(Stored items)
^^^^

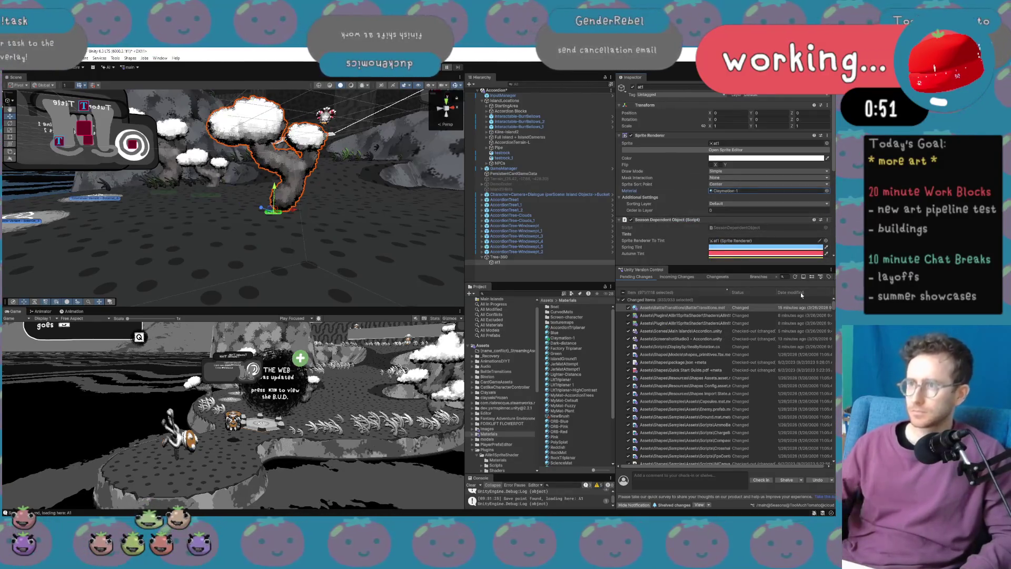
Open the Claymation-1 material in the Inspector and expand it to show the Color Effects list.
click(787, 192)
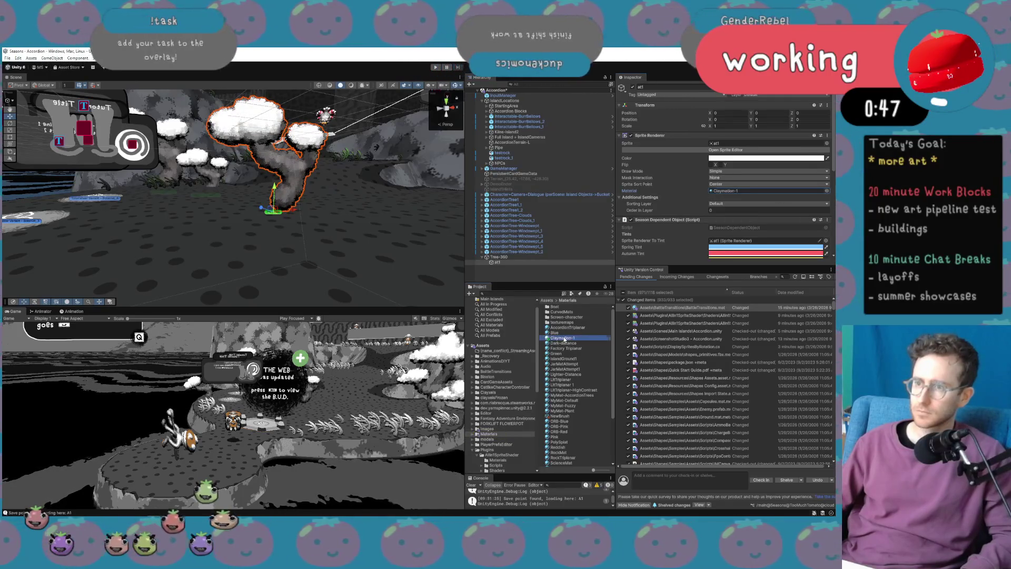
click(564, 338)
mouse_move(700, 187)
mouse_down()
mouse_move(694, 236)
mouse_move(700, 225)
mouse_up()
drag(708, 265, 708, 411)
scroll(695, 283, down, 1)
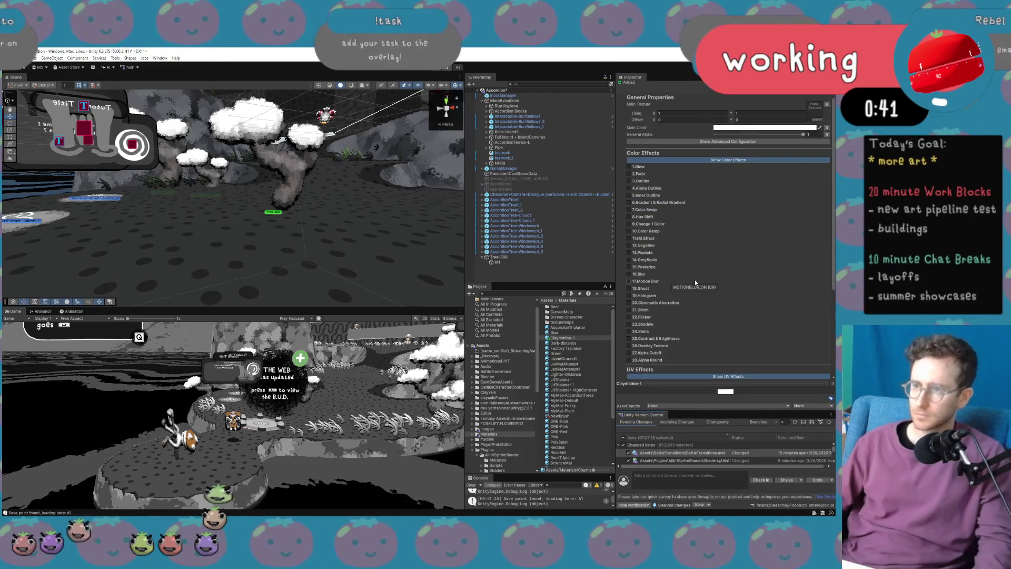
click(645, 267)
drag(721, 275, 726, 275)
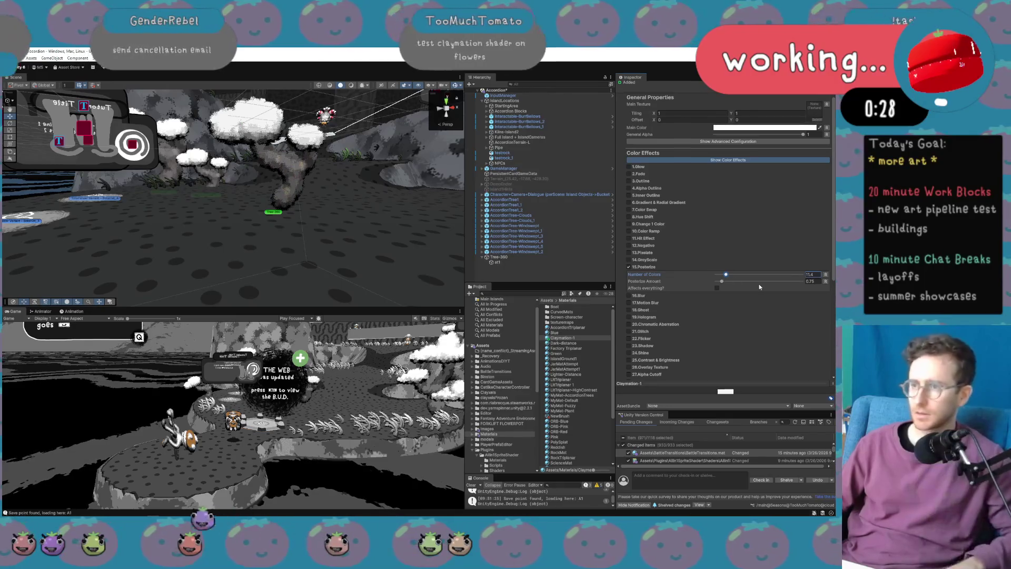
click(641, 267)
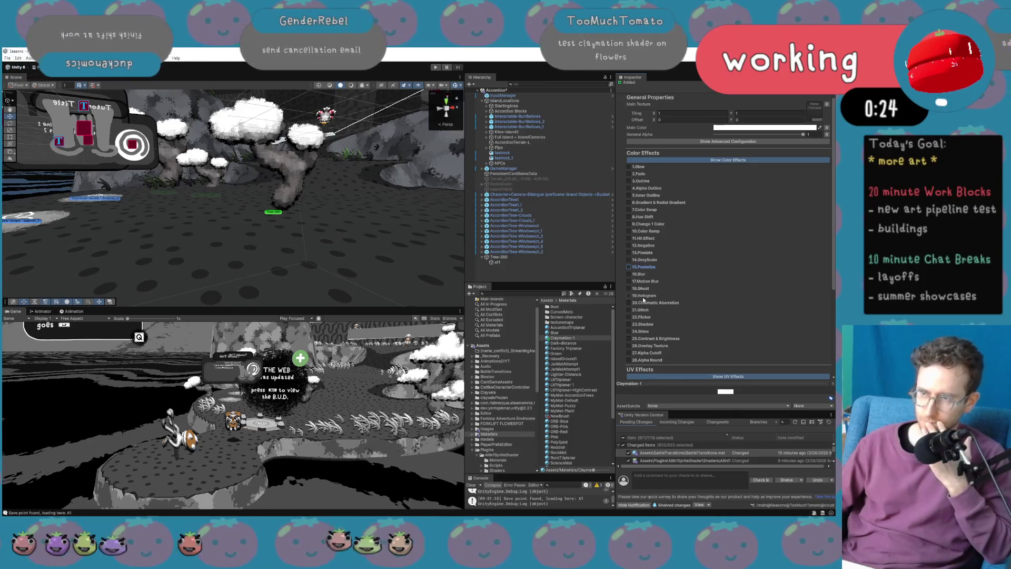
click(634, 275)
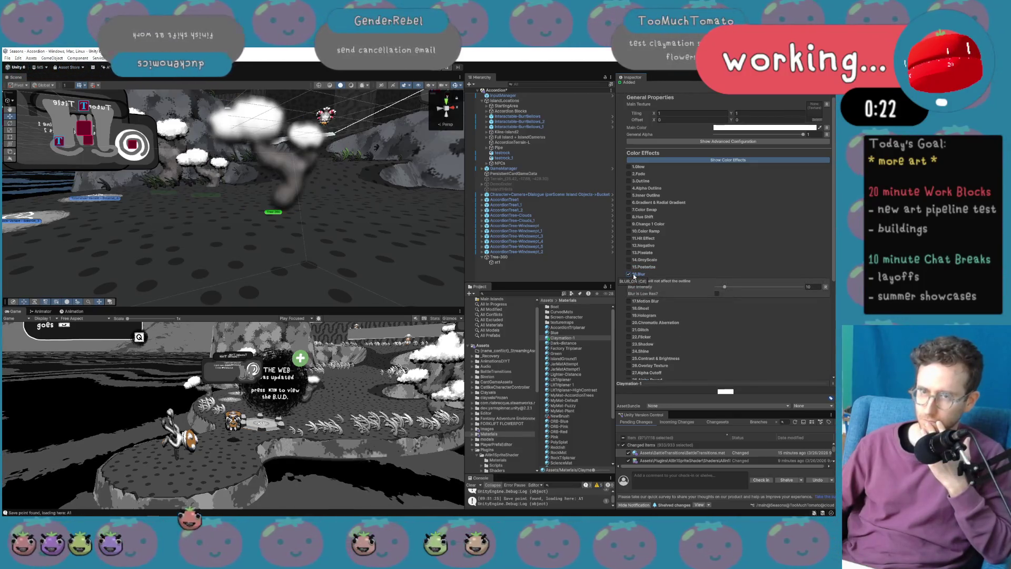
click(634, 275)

^^^^

What is being asked:
Every line that holds the word "drag" should be copied from the records.

Your solution:
drag(708, 265, 708, 411)
drag(721, 275, 726, 275)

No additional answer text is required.